Par ailleurs, nous avons montré chez les entendants, que, même si les enfants sont tous capables de détecter les sons, ils ne réagissent pas tous à tous les stimuli. Plusieurs étapes semblent alors se dégager dans la manière de réagir aux sons à mesure que les enfants grandissent : plus les enfants entendants sont âgés, moins ils réagissent aux sons pendant les périodes de jeu, les sons semblant faire partie de leur monde auditif habituel. Il s’agit ici d’un phénomène d’habituation et d’inhibition des distracteurs (Logan, 1994). Cette décroissance n’est pas observée chez les enfants implantés de notre cohorte à 12 mois post- activation. Nous pouvons donc nous poser la question de savoir si les enfants implantés n’ont pas plus de difficultés à considérer ces sons comme des distracteurs, peut-être par manque d’identification, que celle-ci soit juste ou fausse. En revanche, deux étapes semblent se dégager chez ces enfants : aucune réaction aux sons (lorsque les enfants sourds profonds ne sont pas appareillés), puis réactions importantes souvent accompagnées de réactions émotionnelles après l’implantation. Etant donné que nous constatons, 12 mois post- activation, une baisse en moyenne du nombre de réactions émotionnelles associées à la détection des sons, nous pouvons faire l’hypothèse qu’une baisse des réactions devrait également se produire au cours du développement futur des enfants implantés. Ces éléments semblent intéressants et devront être explorés de manière plus approfondie, afin de déterminer à quel âge la diminution du nombre de réactions s’opère chez les enfants entendants et si ce pattern développemental et sa temporalité sont retrouvés chez les enfants implantés. Pour ce faire, il semble pertinent de mener une étude longitudinale plus longue et avec un plus grand nombre de sujets. La comparaison devra être menée en tenant compte à la fois de l’âge chronologique mais aussi et surtout de l’âge auditif des enfants.

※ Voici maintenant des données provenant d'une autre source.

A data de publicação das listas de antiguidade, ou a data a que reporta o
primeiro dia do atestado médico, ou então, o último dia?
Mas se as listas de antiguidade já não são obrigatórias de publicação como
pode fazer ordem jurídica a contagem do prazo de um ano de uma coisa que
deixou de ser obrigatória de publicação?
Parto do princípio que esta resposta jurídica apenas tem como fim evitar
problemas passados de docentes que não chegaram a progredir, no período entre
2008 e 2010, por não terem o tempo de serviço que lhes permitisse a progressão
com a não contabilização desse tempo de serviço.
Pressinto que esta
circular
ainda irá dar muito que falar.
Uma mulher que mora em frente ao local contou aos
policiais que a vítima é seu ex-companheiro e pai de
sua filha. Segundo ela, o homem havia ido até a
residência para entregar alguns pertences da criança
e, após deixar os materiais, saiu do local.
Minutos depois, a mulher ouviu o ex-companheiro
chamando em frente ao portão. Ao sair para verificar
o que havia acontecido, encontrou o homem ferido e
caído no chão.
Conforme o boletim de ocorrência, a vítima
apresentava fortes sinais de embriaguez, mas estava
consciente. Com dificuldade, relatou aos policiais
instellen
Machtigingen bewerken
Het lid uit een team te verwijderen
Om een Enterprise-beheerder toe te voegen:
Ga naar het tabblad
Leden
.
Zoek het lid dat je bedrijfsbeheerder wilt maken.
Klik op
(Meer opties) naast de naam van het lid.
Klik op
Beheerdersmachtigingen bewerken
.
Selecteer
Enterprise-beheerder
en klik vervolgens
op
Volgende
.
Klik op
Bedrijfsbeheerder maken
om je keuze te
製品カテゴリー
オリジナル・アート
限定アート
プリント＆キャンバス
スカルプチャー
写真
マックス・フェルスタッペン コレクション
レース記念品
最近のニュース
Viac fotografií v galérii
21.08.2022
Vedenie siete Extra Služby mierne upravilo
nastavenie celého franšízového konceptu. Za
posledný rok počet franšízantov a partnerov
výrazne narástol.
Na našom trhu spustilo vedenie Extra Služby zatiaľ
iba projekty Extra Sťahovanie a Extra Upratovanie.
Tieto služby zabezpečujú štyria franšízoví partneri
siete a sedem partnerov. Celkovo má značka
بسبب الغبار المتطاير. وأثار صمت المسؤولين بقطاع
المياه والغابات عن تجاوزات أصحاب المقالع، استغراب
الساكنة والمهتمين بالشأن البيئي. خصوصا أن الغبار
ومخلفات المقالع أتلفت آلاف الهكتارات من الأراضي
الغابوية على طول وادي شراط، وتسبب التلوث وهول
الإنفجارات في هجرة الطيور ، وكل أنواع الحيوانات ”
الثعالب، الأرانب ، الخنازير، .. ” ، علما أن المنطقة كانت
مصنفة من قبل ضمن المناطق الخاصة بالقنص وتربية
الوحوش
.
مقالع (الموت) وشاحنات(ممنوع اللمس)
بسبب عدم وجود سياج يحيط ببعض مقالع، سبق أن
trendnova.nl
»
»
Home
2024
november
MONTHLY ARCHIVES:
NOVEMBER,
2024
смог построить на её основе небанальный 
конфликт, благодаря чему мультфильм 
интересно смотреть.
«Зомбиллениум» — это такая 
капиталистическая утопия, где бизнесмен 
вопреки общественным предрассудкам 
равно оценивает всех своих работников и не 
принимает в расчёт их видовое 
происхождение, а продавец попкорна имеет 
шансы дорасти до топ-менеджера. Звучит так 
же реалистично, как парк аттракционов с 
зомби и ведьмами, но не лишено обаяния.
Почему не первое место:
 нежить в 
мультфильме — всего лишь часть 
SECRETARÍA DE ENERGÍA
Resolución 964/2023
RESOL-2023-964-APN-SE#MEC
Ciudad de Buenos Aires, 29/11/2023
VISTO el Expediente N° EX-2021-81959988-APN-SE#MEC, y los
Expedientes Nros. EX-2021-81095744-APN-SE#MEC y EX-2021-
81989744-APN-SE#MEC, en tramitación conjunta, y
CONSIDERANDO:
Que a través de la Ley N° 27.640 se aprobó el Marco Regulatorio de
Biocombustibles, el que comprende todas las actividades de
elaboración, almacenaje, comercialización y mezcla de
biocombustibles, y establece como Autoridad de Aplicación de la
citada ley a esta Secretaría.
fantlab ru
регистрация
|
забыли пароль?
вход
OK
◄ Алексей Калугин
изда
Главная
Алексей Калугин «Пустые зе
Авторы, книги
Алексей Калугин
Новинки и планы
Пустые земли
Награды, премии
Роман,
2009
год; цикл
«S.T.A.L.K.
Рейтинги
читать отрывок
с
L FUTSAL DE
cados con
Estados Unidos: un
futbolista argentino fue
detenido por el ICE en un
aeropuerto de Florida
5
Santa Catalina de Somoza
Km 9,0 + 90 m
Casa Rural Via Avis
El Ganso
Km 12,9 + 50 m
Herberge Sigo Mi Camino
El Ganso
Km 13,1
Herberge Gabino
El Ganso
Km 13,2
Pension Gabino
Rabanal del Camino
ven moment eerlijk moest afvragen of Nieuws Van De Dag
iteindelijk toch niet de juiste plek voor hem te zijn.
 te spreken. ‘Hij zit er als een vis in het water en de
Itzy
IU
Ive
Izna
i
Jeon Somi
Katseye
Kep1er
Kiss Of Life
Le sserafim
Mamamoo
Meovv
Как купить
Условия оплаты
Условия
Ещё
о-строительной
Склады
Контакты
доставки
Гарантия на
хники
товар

II.6.1.3.3. Evolution au cours du temps de la détection des sons

D’un point de vue purement technique, les enfants sont capables de détecter la majorité des sons présentés dès les premières semaines suivant l’activation de l’implant cochléaire. Comme le montrent Uziel et al. (1992) dans une étude déjà ancienne, les enfants implantés sont capables dès 3 mois post-activation de détecter les sons de l’environnement tels que le froissement de papier. Dans notre étude, cependant, nous avons pu constater que les réactions aux sons n’apparaissaient pas toutes au même moment, même si la majeure partie d’entre elles apparaissent à 3 ou 6 mois post-activation. Certains stimuli auditifs, transmis par l’implant, semblent ne pas avoir été traités par l’enfant. Nous avons donc cherché à déterminer si certaines caractéristiques acoustiques, subjectives, et sémantiques des sons pouvaient expliquer pourquoi certains sons semblaient être perçus plus tôt que d’autres. Nous n’avons malheureusement pas réussi à répondre à cette question, car le choix initial des sons utilisés dans l’étude ne s’est pas fait en utilisant comme critère de sélection des caractéristiques acoustiques identifiables. Une des perspectives de notre travail pourra

donc être d’approfondir les liens entre les critères acoustiques des sons et le codage fait de ces sons par l’implant, à la lumière des autres études réalisées sur les sons environnementaux (Inverso, 2009; Inverso & Limb, 2010; Shafiro, Gygi, Cheng, Vachhani, & Mulvey, 2011). Le test de la pièce sonore semble d’ailleurs particulièrement adapté à une telle étude puisque même si les capacités des implants actuels leurs permettent de retranscrire une plage importante de fréquences, il n’en reste pas moins que les sons de l’environnement ne sont pas des sons purs mais des sons multi-fréquentiels complexes possédant des caractéristiques extrêmement variées avec très peu de corrélations entre la sémantique de ces sons et leurs caractéristiques acoustiques. Il est alors possible que le codage des implants sur ces sons soit plus ou moins efficace selon le type de son. Trouver des prédicteurs à une prise en compte rapide de l’ensemble des stimuli auditifs permettrait d’améliorer le codage des implants et de réduire encore un peu plus le temps mis par les enfants pour développer leurs capacités auditives et donc au final leur langage.